One woman vendor from Ward 7 confessed how the training has helped her to change the way she thinks and  conducted her business “I have been stuck in my vending bay for the rest of my life to the point that I had quit attending church services, these trainings have made me to gain useful information to do other things, I have learnt that I can delegate someone to remain manning my vending bay whilst I attend to other issues in the community and seeking other opportunities that may arise in the informal sector”

The trainings envisages to improve coordination of activities of vendors and informal traders at ward level. This form of decentralization will make the organisation more accessible and be able to promptly respond to the needs of vendors across the city.

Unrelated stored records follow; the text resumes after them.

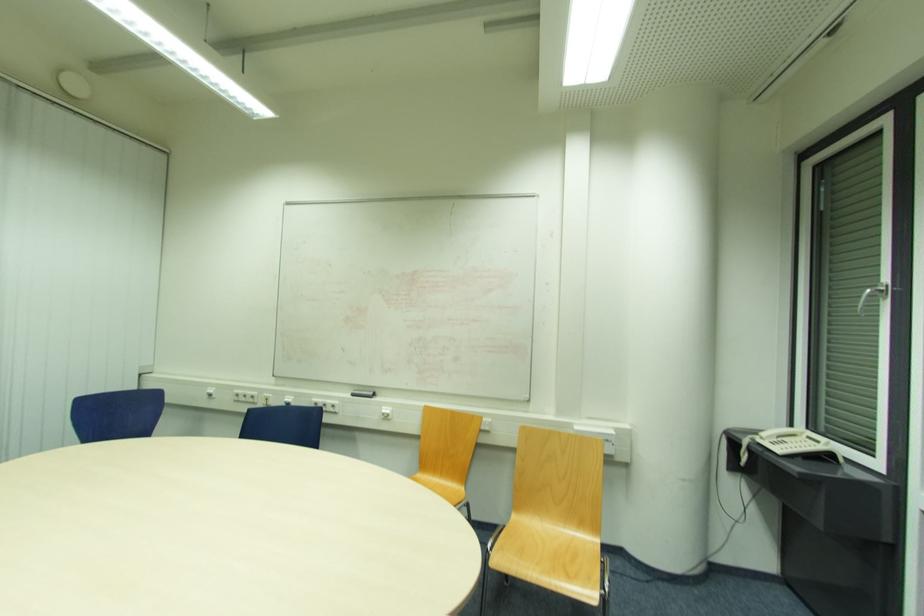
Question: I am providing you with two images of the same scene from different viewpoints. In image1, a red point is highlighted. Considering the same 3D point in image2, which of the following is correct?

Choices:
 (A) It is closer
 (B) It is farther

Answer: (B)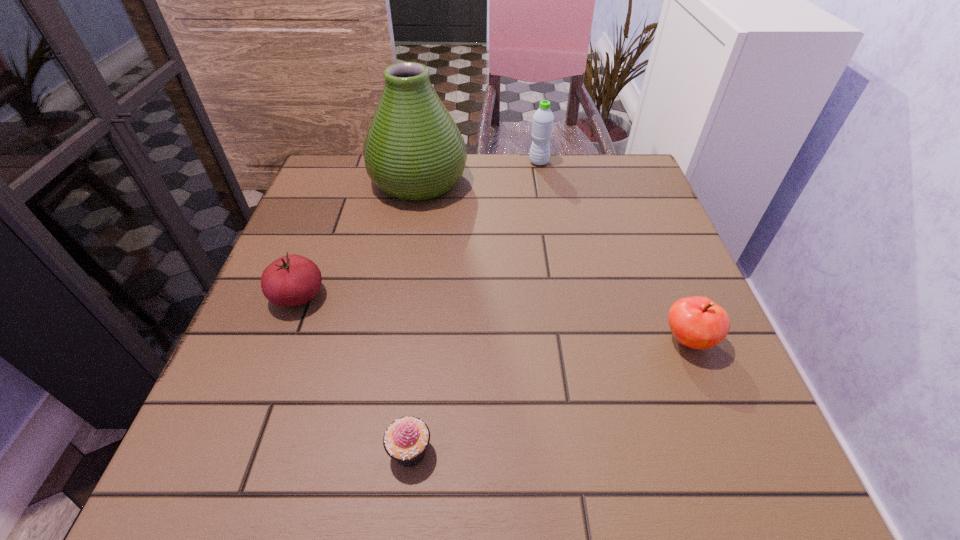
Identify the location of object situated at the far left corner. tap(413, 150).

Identify the location of free space at the far edge of the desktop. (474, 191).

Locate an element on the screen. free space at the near edge of the desktop is located at coordinates (324, 433).

The image size is (960, 540). I want to click on free space at the left edge of the desktop, so click(321, 230).

Where is `free region at the right edge of the desktop`? free region at the right edge of the desktop is located at coordinates (665, 423).

In the image, there is a desktop. Identify the location of vacant space at the far left corner. (337, 174).

In the image, there is a desktop. Identify the location of free space at the near left corner. (170, 488).

This screenshot has height=540, width=960. Find the location of `free region at the far right corner`. free region at the far right corner is located at coordinates (599, 177).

Rights of vendors and informal traders must be promoted

By Michael Mdladla Ndiweni and Cherish Mbulawa-Intern

Bulawayo Vendors and Traders Association (BVTA)  has noted that the rights of vendors and informal traders are frequently violated by municipal police in city of Bulawayo and hence their rights must protected and promoted.
Vending has become a source of livelihood for many people due to economic challenges bedevilling the country, efforts must made to have a there multi stakeholder to promote their rights. We have also observed that a proportionate number of vendors are not aware of their rights nor the means to seek recourse when their rights are violated. The existence of this knowledge gap has resulted in their rights being infringed. In addition lack of clearly defined policies results in the abuse of vendors’ rights. We then call for measures that will empower vendors to speak up for their rights.
The constitution of Zimbabwe in Chapter (4) Section (56) Subsection (1) states that all persons are equal before the law and have the right to equal protection and benefit of the law. Fulfilling Chapter (2) Section (14) Subsection (1) which states that institutions, and agencies at every level must endeavour to facilitate and take measures to empower through appropriate and affirmative action all marginalised persons, groups and communities.
As part of our small contribution to sensitize vendors about their rights, we have embarked on training of vendors on social and economic rights and on how they can demand and promote their rights.
We believe and strive to empower vendors as an identified marginalised group. Vendors have the same rights that are accorded to all Zimbabweans stated in Chapter (4) Section (56) Subsection (2) which include right to equal treatment, right to equal opportunities in political, economic, cultural and social spheres.

Empirical evidence shows the astronomical   growth of the informal sector in Zimbabwe and Bulawayo in particular. The Zimbabwe National Statistics Agency (ZIMSTAT 2014) says 84% of Zimbabweans are employed in the informal sector. Estimates are that over 300,000 people in Bulawayo are in the informal economy with the majority struggling to access licences and suitable trading places.

Conversely,  in the absence of clear policy guidelines for local authorities from government, councils like Bulawayo City Council as service provides for the sector have not moved with speed to address licencing and public trading space challenges.  This has resulted in a difficult working environment for vendors and informal traders, the majority of whom are women and youths. Vendors are subjected to arbitrary removals from their trading places and have their goods confiscated by corrupt police officers and council officials.

We are a membership based organisation of vendors and informal traders that exists to expand economic opportunities for the urban poor in Bulawayo. Our  work includes conscientising our members about socio-economic rights as enshrined in the Constitution of Zimbabwe, identifying existing policy and legal constraints facing informal traders and engaging in policy advocacy.